* [Your assignment]
Print the entries below word for word; the pictures stay out of your copy.

Stored data:
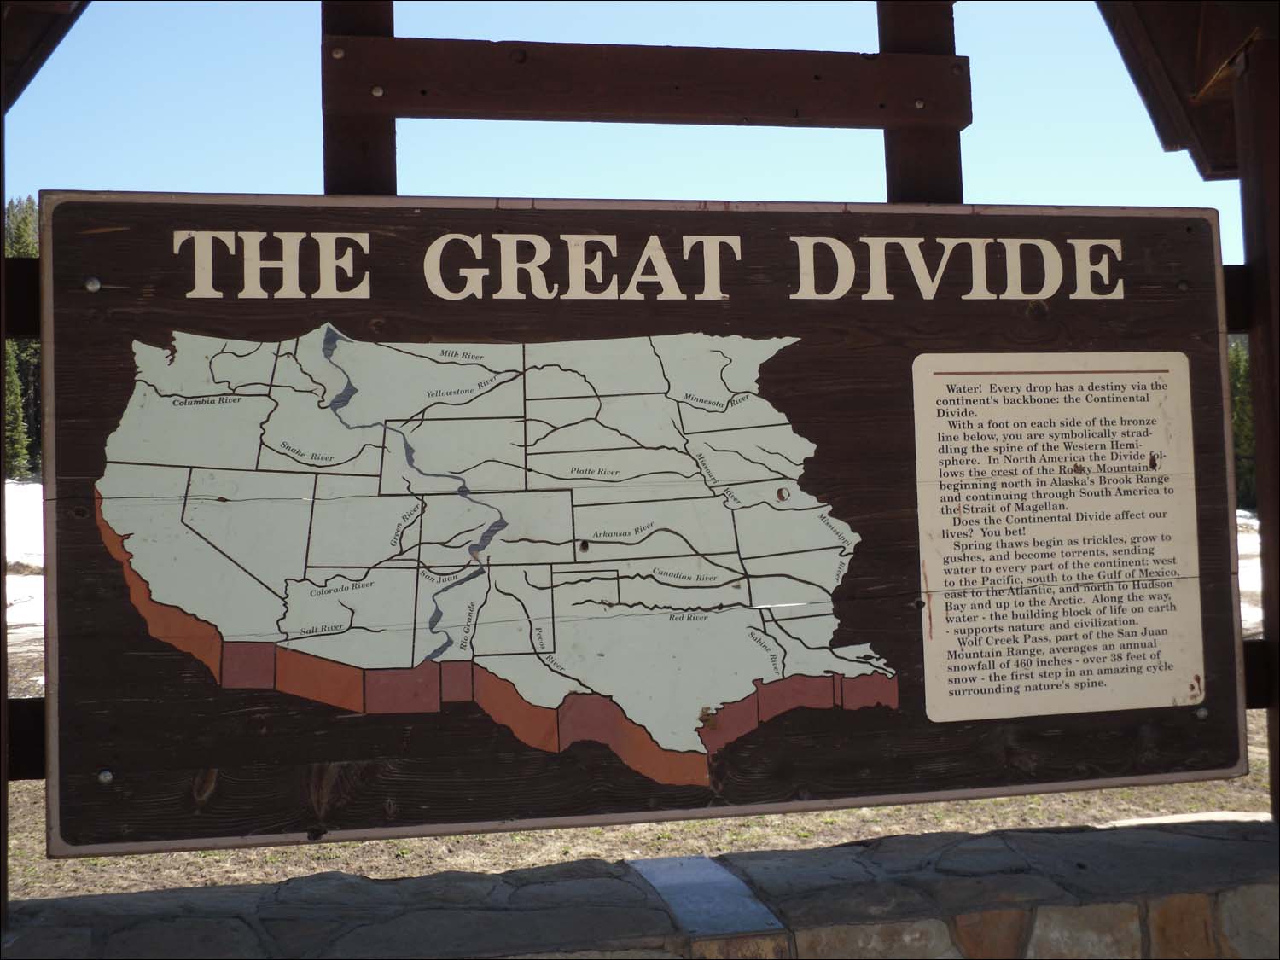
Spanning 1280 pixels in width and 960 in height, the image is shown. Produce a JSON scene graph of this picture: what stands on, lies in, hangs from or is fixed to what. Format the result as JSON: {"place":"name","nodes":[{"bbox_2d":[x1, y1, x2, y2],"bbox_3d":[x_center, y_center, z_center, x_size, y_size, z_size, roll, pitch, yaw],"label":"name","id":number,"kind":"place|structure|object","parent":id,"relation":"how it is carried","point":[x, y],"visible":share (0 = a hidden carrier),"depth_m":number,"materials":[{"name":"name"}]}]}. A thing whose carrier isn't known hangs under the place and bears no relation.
{"place":"outdoors","nodes":[
{"label":"outdoors","id":0,"kind":"place"},
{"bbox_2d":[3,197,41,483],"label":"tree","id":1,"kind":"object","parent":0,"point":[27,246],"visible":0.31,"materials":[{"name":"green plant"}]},
{"bbox_2d":[320,0,397,201],"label":"wooden post","id":2,"kind":"object","parent":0,"point":[375,165],"visible":0.37,"depth_m":4.08,"materials":[{"name":"brown wood"}]},
{"bbox_2d":[325,33,971,128],"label":"wooden beam","id":3,"kind":"structure","parent":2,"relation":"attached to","point":[438,108],"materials":[{"name":"brown wood"}]},
{"bbox_2d":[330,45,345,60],"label":"bolt","id":4,"kind":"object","parent":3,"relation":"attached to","point":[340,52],"visible":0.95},
{"bbox_2d":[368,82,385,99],"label":"bolt","id":5,"kind":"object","parent":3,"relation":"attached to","point":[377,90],"visible":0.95,"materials":[{"name":"silver metal"}]},
{"bbox_2d":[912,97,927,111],"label":"bolt","id":6,"kind":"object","parent":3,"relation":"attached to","point":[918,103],"visible":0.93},
{"bbox_2d":[0,0,1262,249],"label":"sky","id":7,"kind":"structure","parent":0,"point":[640,192],"materials":[{"name":"blue"}]},
{"bbox_2d":[0,815,1279,959],"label":"stone wall","id":8,"kind":"structure","parent":0,"point":[640,864],"depth_m":3.52,"materials":[{"name":"grey stone"}]},
{"bbox_2d":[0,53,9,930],"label":"wooden post","id":9,"kind":"object","parent":8,"relation":"in","point":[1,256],"visible":0.85,"depth_m":3.39,"materials":[{"name":"brown wood"}]},
{"bbox_2d":[2,256,40,340],"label":"wooden beam","id":10,"kind":"structure","parent":9,"relation":"attached to","point":[22,305],"depth_m":3.81,"materials":[{"name":"brown wood"}]},
{"bbox_2d":[5,699,46,778],"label":"wooden rail","id":11,"kind":"object","parent":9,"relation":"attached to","point":[41,730],"visible":0.38,"depth_m":3.57,"materials":[{"name":"brown wood"}]},
{"bbox_2d":[0,0,93,114],"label":"roof","id":12,"kind":"structure","parent":9,"relation":"on","point":[59,38],"depth_m":4.07,"materials":[{"name":"brown wood"}]},
{"bbox_2d":[628,855,783,938],"bbox_3d":[0.103,0.743,3.730,0.195,0.022,0.353,-1,-1,-11],"label":"metal plate","id":13,"kind":"object","parent":8,"relation":"in","point":[663,886],"visible":0.79,"depth_m":3.65,"materials":[{"name":"grey"}]},
{"bbox_2d":[879,0,965,207],"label":"wooden post","id":14,"kind":"object","parent":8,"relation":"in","point":[888,162],"visible":0.38,"depth_m":4.49,"materials":[{"name":"brown wood"}]},
{"bbox_2d":[1233,19,1279,812],"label":"wooden post","id":15,"kind":"object","parent":8,"relation":"in","point":[1278,770],"visible":0.79,"depth_m":4.34,"materials":[{"name":"brown wood"}]},
{"bbox_2d":[14,193,1252,858],"bbox_3d":[0.097,0.047,3.540,2.499,1.108,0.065,-1,-1,-11],"label":"wooden sign","id":16,"kind":"object","parent":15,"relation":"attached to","point":[1183,235],"visible":0.88,"depth_m":3.44,"materials":[{"name":"brown wood"}]},
{"bbox_2d":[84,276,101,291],"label":"bolt","id":17,"kind":"object","parent":16,"relation":"attached to","point":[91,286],"visible":0.95,"depth_m":3.23,"materials":[{"name":"silver metal"}]},
{"bbox_2d":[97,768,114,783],"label":"bolt","id":18,"kind":"object","parent":16,"relation":"in","point":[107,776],"visible":0.92,"depth_m":3.16,"materials":[{"name":"silver metal"}]},
{"bbox_2d":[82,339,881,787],"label":"map","id":19,"kind":"object","parent":16,"relation":"attached to","point":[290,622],"visible":0.94,"depth_m":3.54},
{"bbox_2d":[914,352,1201,722],"bbox_3d":[0.773,0.090,3.797,0.641,0.603,0.044,-1,-1,-11],"label":"information panel","id":20,"kind":"object","parent":16,"relation":"attached to","point":[960,468],"visible":0.94,"depth_m":3.77,"materials":[{"name":"beige"}]},
{"bbox_2d":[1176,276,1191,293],"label":"bolt","id":21,"kind":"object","parent":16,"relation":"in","point":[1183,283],"visible":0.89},
{"bbox_2d":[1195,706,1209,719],"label":"bolt","id":22,"kind":"object","parent":16,"relation":"attached to","point":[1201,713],"visible":0.94,"depth_m":3.65,"materials":[{"name":"silver metal"}]},
{"bbox_2d":[1090,0,1274,182],"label":"roof","id":23,"kind":"structure","parent":15,"relation":"on","point":[1209,60],"depth_m":4.59,"materials":[{"name":"brown wood"}]},
{"bbox_2d":[1222,264,1252,331],"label":"wooden beam","id":24,"kind":"structure","parent":15,"relation":"attached to","point":[1228,302],"depth_m":4.33,"materials":[{"name":"brown wood"}]},
{"bbox_2d":[1241,638,1271,705],"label":"wooden rail","id":25,"kind":"object","parent":15,"relation":"attached to","point":[1249,678],"visible":0.35,"depth_m":4.19,"materials":[{"name":"brown wood"}]},
{"bbox_2d":[4,519,1278,901],"label":"ground","id":26,"kind":"structure","parent":0,"point":[41,861],"materials":[{"name":"brown soil"}]},
{"bbox_2d":[4,479,44,658],"bbox_3d":[-6.408,0.733,19.980,4.159,1.126,4.590,-1,-1,-11],"label":"snow patch","id":27,"kind":"object","parent":26,"relation":"on","point":[30,582],"visible":0.24,"depth_m":19.24,"materials":[{"name":"white snow"}]},
{"bbox_2d":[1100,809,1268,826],"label":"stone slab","id":28,"kind":"structure","parent":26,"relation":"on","point":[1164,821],"depth_m":7.36,"materials":[{"name":"white stone"}]},
{"bbox_2d":[1236,506,1262,636],"bbox_3d":[5.674,0.833,18.962,4.005,0.820,3.671,-1,-1,-11],"label":"snow patch","id":29,"kind":"object","parent":26,"relation":"on","point":[1254,544],"visible":0.12,"depth_m":18.63,"materials":[{"name":"white snow"}]},
{"bbox_2d":[1227,335,1256,511],"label":"tree","id":30,"kind":"object","parent":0,"point":[1241,402],"visible":0.18,"depth_m":35.67,"materials":[{"name":"green plant"}]}
]}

* [Answer area]
Spanning 1280 pixels in width and 960 in height, the image is shown. Produce a JSON scene graph of this picture: what stands on, lies in, hangs from or is fixed to what. Format the result as JSON: {"place":"name","nodes":[{"bbox_2d":[x1, y1, x2, y2],"bbox_3d":[x_center, y_center, z_center, x_size, y_size, z_size, roll, pitch, yaw],"label":"name","id":number,"kind":"place|structure|object","parent":id,"relation":"how it is carried","point":[x, y],"visible":share (0 = a hidden carrier),"depth_m":number,"materials":[{"name":"name"}]}]}. A thing whose carrier isn't known hangs under the place and bears no relation.
{"place":"outdoors","nodes":[
{"label":"outdoors","id":0,"kind":"place"},
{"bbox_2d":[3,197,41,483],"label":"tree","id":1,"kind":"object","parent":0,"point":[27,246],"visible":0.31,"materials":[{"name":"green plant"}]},
{"bbox_2d":[320,0,397,201],"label":"wooden post","id":2,"kind":"object","parent":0,"point":[375,165],"visible":0.37,"depth_m":4.08,"materials":[{"name":"brown wood"}]},
{"bbox_2d":[325,33,971,128],"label":"wooden beam","id":3,"kind":"structure","parent":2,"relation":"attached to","point":[438,108],"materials":[{"name":"brown wood"}]},
{"bbox_2d":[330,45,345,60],"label":"bolt","id":4,"kind":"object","parent":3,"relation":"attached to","point":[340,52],"visible":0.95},
{"bbox_2d":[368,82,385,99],"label":"bolt","id":5,"kind":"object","parent":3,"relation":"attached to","point":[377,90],"visible":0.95,"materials":[{"name":"silver metal"}]},
{"bbox_2d":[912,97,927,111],"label":"bolt","id":6,"kind":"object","parent":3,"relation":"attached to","point":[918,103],"visible":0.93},
{"bbox_2d":[0,0,1262,249],"label":"sky","id":7,"kind":"structure","parent":0,"point":[640,192],"materials":[{"name":"blue"}]},
{"bbox_2d":[0,815,1279,959],"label":"stone wall","id":8,"kind":"structure","parent":0,"point":[640,864],"depth_m":3.52,"materials":[{"name":"grey stone"}]},
{"bbox_2d":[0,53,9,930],"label":"wooden post","id":9,"kind":"object","parent":8,"relation":"in","point":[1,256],"visible":0.85,"depth_m":3.39,"materials":[{"name":"brown wood"}]},
{"bbox_2d":[2,256,40,340],"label":"wooden beam","id":10,"kind":"structure","parent":9,"relation":"attached to","point":[22,305],"depth_m":3.81,"materials":[{"name":"brown wood"}]},
{"bbox_2d":[5,699,46,778],"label":"wooden rail","id":11,"kind":"object","parent":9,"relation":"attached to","point":[41,730],"visible":0.38,"depth_m":3.57,"materials":[{"name":"brown wood"}]},
{"bbox_2d":[0,0,93,114],"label":"roof","id":12,"kind":"structure","parent":9,"relation":"on","point":[59,38],"depth_m":4.07,"materials":[{"name":"brown wood"}]},
{"bbox_2d":[628,855,783,938],"bbox_3d":[0.103,0.743,3.730,0.195,0.022,0.353,-1,-1,-11],"label":"metal plate","id":13,"kind":"object","parent":8,"relation":"in","point":[663,886],"visible":0.79,"depth_m":3.65,"materials":[{"name":"grey"}]},
{"bbox_2d":[879,0,965,207],"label":"wooden post","id":14,"kind":"object","parent":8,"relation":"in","point":[888,162],"visible":0.38,"depth_m":4.49,"materials":[{"name":"brown wood"}]},
{"bbox_2d":[1233,19,1279,812],"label":"wooden post","id":15,"kind":"object","parent":8,"relation":"in","point":[1278,770],"visible":0.79,"depth_m":4.34,"materials":[{"name":"brown wood"}]},
{"bbox_2d":[14,193,1252,858],"bbox_3d":[0.097,0.047,3.540,2.499,1.108,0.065,-1,-1,-11],"label":"wooden sign","id":16,"kind":"object","parent":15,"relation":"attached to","point":[1183,235],"visible":0.88,"depth_m":3.44,"materials":[{"name":"brown wood"}]},
{"bbox_2d":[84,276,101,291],"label":"bolt","id":17,"kind":"object","parent":16,"relation":"attached to","point":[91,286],"visible":0.95,"depth_m":3.23,"materials":[{"name":"silver metal"}]},
{"bbox_2d":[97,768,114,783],"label":"bolt","id":18,"kind":"object","parent":16,"relation":"in","point":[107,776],"visible":0.92,"depth_m":3.16,"materials":[{"name":"silver metal"}]},
{"bbox_2d":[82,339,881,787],"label":"map","id":19,"kind":"object","parent":16,"relation":"attached to","point":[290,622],"visible":0.94,"depth_m":3.54},
{"bbox_2d":[914,352,1201,722],"bbox_3d":[0.773,0.090,3.797,0.641,0.603,0.044,-1,-1,-11],"label":"information panel","id":20,"kind":"object","parent":16,"relation":"attached to","point":[960,468],"visible":0.94,"depth_m":3.77,"materials":[{"name":"beige"}]},
{"bbox_2d":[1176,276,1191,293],"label":"bolt","id":21,"kind":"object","parent":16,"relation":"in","point":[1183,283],"visible":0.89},
{"bbox_2d":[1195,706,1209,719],"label":"bolt","id":22,"kind":"object","parent":16,"relation":"attached to","point":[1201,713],"visible":0.94,"depth_m":3.65,"materials":[{"name":"silver metal"}]},
{"bbox_2d":[1090,0,1274,182],"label":"roof","id":23,"kind":"structure","parent":15,"relation":"on","point":[1209,60],"depth_m":4.59,"materials":[{"name":"brown wood"}]},
{"bbox_2d":[1222,264,1252,331],"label":"wooden beam","id":24,"kind":"structure","parent":15,"relation":"attached to","point":[1228,302],"depth_m":4.33,"materials":[{"name":"brown wood"}]},
{"bbox_2d":[1241,638,1271,705],"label":"wooden rail","id":25,"kind":"object","parent":15,"relation":"attached to","point":[1249,678],"visible":0.35,"depth_m":4.19,"materials":[{"name":"brown wood"}]},
{"bbox_2d":[4,519,1278,901],"label":"ground","id":26,"kind":"structure","parent":0,"point":[41,861],"materials":[{"name":"brown soil"}]},
{"bbox_2d":[4,479,44,658],"bbox_3d":[-6.408,0.733,19.980,4.159,1.126,4.590,-1,-1,-11],"label":"snow patch","id":27,"kind":"object","parent":26,"relation":"on","point":[30,582],"visible":0.24,"depth_m":19.24,"materials":[{"name":"white snow"}]},
{"bbox_2d":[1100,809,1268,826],"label":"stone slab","id":28,"kind":"structure","parent":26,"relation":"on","point":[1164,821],"depth_m":7.36,"materials":[{"name":"white stone"}]},
{"bbox_2d":[1236,506,1262,636],"bbox_3d":[5.674,0.833,18.962,4.005,0.820,3.671,-1,-1,-11],"label":"snow patch","id":29,"kind":"object","parent":26,"relation":"on","point":[1254,544],"visible":0.12,"depth_m":18.63,"materials":[{"name":"white snow"}]},
{"bbox_2d":[1227,335,1256,511],"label":"tree","id":30,"kind":"object","parent":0,"point":[1241,402],"visible":0.18,"depth_m":35.67,"materials":[{"name":"green plant"}]}
]}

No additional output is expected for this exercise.